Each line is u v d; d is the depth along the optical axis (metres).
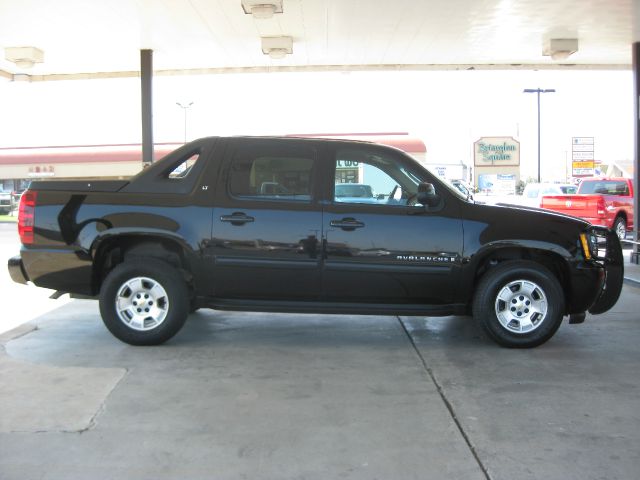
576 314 5.92
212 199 5.65
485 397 4.50
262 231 5.58
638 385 4.76
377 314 5.74
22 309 7.55
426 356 5.55
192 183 5.72
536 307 5.70
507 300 5.68
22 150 28.91
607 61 13.87
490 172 32.81
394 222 5.59
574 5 9.50
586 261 5.68
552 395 4.54
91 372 5.04
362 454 3.58
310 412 4.21
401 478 3.29
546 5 9.53
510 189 32.81
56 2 9.59
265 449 3.64
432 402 4.40
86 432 3.88
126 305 5.71
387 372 5.08
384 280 5.60
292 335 6.30
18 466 3.42
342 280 5.61
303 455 3.56
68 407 4.28
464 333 6.40
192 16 10.36
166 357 5.47
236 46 12.51
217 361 5.37
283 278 5.62
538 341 5.69
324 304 5.70
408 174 5.75
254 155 5.73
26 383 4.77
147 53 12.74
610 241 5.89
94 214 5.63
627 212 16.72
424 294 5.66
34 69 14.63
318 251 5.57
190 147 5.82
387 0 9.39
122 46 12.51
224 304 5.74
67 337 6.16
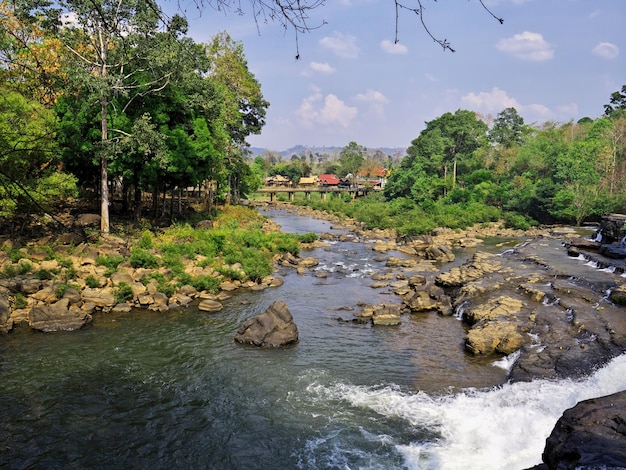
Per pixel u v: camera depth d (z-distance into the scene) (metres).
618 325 21.52
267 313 23.09
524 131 117.06
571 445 9.03
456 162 94.94
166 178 41.53
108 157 34.00
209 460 13.59
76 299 25.72
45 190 29.73
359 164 148.75
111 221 40.75
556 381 17.22
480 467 12.83
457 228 62.62
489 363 20.19
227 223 50.22
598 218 64.25
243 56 63.75
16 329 23.02
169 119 40.12
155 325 24.34
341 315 26.86
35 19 30.80
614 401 10.27
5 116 24.59
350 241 55.25
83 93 36.44
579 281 29.42
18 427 14.92
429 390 17.69
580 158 67.62
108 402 16.58
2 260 28.48
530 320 23.25
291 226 68.44
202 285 30.28
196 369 19.33
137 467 13.25
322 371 19.34
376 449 13.98
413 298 28.42
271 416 15.88
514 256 41.22
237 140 64.88
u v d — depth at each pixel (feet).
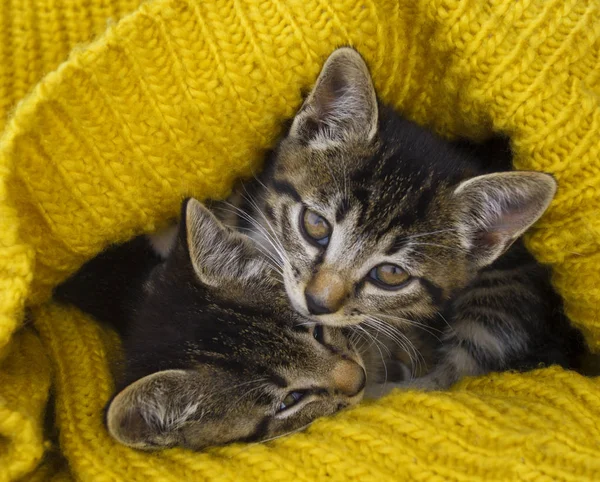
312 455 1.29
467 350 1.54
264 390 1.38
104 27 1.39
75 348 1.41
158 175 1.36
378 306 1.45
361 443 1.29
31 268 1.30
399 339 1.51
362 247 1.42
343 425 1.31
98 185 1.35
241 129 1.37
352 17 1.34
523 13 1.33
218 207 1.48
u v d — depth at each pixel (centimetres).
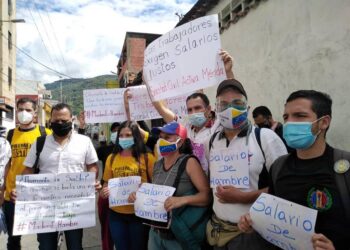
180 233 243
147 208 259
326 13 443
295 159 189
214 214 241
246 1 670
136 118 400
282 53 552
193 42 304
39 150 317
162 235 258
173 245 254
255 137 224
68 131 316
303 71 496
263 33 613
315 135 178
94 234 538
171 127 267
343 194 161
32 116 404
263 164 219
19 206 297
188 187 257
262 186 219
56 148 317
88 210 309
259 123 475
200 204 248
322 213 166
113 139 443
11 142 399
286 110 190
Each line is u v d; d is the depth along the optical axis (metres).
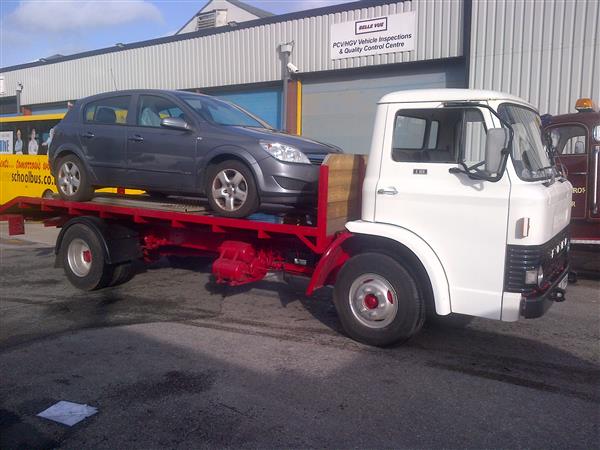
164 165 6.91
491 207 4.79
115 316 6.60
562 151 8.27
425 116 5.14
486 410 4.22
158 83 20.14
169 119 6.54
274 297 7.42
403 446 3.71
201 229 6.75
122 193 8.84
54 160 8.08
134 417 4.13
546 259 4.90
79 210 7.91
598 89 11.80
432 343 5.64
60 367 5.08
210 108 7.18
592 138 8.01
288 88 16.58
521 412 4.19
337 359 5.22
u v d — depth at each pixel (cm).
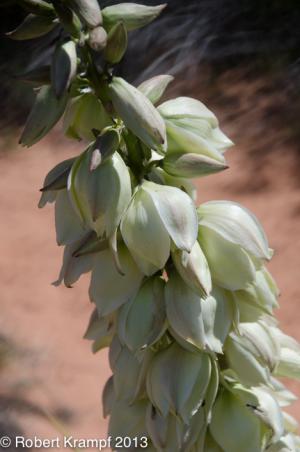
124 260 96
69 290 264
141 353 99
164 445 99
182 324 95
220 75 361
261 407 100
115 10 92
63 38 91
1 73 403
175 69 371
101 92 93
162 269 98
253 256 96
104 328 103
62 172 95
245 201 282
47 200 97
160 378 97
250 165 300
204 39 378
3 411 209
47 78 92
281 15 377
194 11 389
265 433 101
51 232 297
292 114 324
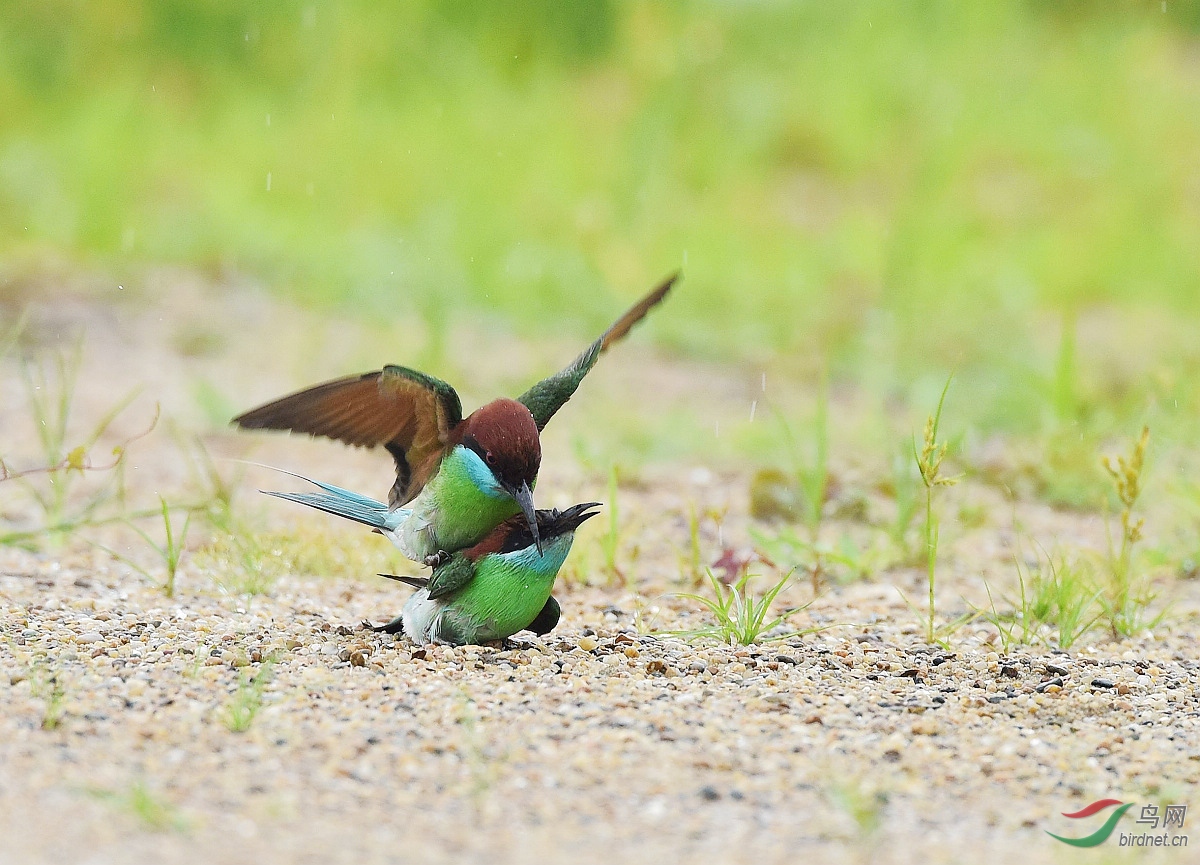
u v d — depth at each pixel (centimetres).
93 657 876
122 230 2394
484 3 2997
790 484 1437
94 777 677
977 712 848
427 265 2388
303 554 1197
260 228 2467
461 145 2755
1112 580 1130
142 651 893
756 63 3106
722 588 1162
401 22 2948
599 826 657
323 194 2623
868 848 640
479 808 671
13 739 719
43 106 2706
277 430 893
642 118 2878
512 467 884
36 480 1435
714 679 894
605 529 1290
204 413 1733
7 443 1558
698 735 784
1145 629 1083
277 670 862
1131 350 2183
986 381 1995
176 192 2570
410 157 2712
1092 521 1473
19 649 885
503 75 2953
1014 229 2806
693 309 2394
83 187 2458
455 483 895
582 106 2930
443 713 796
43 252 2278
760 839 648
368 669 871
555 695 835
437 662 886
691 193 2836
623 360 2181
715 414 1903
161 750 720
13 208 2388
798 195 2911
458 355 2072
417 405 894
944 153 2956
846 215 2784
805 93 3058
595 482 1553
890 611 1132
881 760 761
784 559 1259
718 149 2914
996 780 741
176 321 2092
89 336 1997
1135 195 2914
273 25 2911
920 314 2328
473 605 909
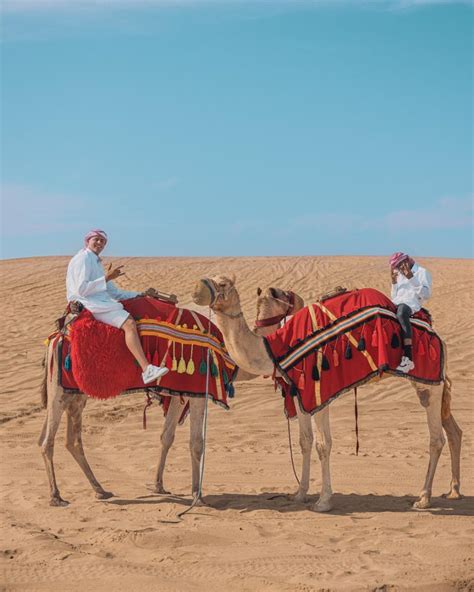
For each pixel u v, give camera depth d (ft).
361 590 18.58
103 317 26.86
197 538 22.74
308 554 21.42
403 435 39.47
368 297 26.84
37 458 34.63
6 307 86.38
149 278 109.40
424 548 21.75
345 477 31.42
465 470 32.35
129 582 19.45
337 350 26.09
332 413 44.80
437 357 27.09
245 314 79.30
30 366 57.11
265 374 26.61
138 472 32.65
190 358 27.02
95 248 27.91
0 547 22.04
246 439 39.37
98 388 26.50
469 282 105.50
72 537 23.30
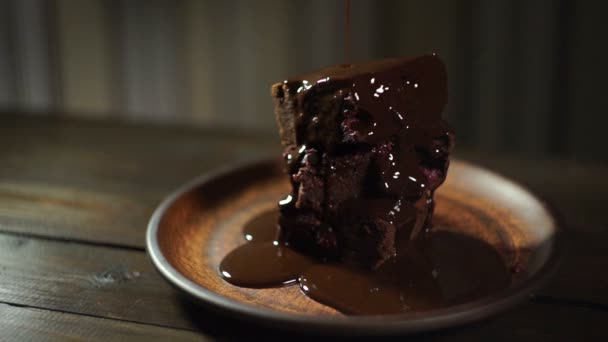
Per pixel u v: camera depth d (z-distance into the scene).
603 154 0.86
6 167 0.63
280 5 0.88
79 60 0.96
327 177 0.46
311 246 0.47
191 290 0.41
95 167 0.63
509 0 0.82
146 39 0.93
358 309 0.43
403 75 0.47
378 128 0.46
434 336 0.42
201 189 0.53
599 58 0.82
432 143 0.47
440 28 0.85
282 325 0.39
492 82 0.86
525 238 0.48
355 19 0.87
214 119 0.96
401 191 0.46
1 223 0.53
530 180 0.60
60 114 0.78
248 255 0.47
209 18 0.91
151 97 0.96
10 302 0.45
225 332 0.42
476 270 0.46
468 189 0.54
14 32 0.96
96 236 0.52
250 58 0.92
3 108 0.80
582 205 0.56
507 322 0.43
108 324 0.43
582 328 0.42
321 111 0.46
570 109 0.85
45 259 0.49
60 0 0.93
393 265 0.46
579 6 0.81
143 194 0.58
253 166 0.56
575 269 0.47
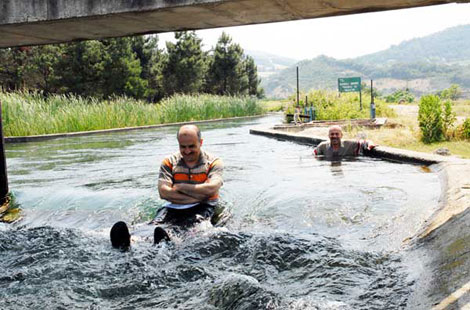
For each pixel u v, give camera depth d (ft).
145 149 35.50
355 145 26.84
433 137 33.58
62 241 11.96
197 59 146.00
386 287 8.32
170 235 12.25
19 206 16.97
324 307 7.58
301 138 37.14
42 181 21.74
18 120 51.29
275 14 12.78
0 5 13.43
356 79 70.44
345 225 12.73
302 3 11.69
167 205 15.40
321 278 8.96
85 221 14.64
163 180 15.44
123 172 23.89
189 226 13.19
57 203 17.07
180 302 8.10
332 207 14.65
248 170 22.90
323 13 12.85
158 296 8.42
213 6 11.93
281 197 16.46
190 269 9.61
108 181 21.24
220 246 11.14
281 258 10.12
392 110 71.15
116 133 55.52
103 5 12.51
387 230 12.00
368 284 8.54
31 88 110.73
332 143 27.02
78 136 52.08
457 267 8.04
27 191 19.36
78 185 20.40
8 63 107.34
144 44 138.92
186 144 15.16
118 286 8.91
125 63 118.11
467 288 7.06
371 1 11.51
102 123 60.75
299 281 8.88
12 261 10.49
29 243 11.80
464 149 28.78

***

Taking the line with "432 402 4.40" as the first and the line with "67 337 6.16" as the last, retype that stretch of the data above exactly, with no other lines.

→ **Problem solution**
432 402 4.40
86 432 3.88
126 305 5.71
387 372 5.08
384 280 5.60
292 335 6.30
18 466 3.42
342 280 5.61
303 455 3.56
68 407 4.28
464 333 6.40
192 16 10.36
166 357 5.47
236 46 12.51
217 361 5.37
283 278 5.62
538 341 5.69
324 304 5.70
408 174 5.75
254 155 5.73
26 383 4.77
147 53 12.74
610 241 5.89
94 214 5.63
627 212 16.72
424 294 5.66
34 69 14.63
318 251 5.57
190 147 5.82
387 0 9.39
122 46 12.51
224 304 5.74
67 337 6.16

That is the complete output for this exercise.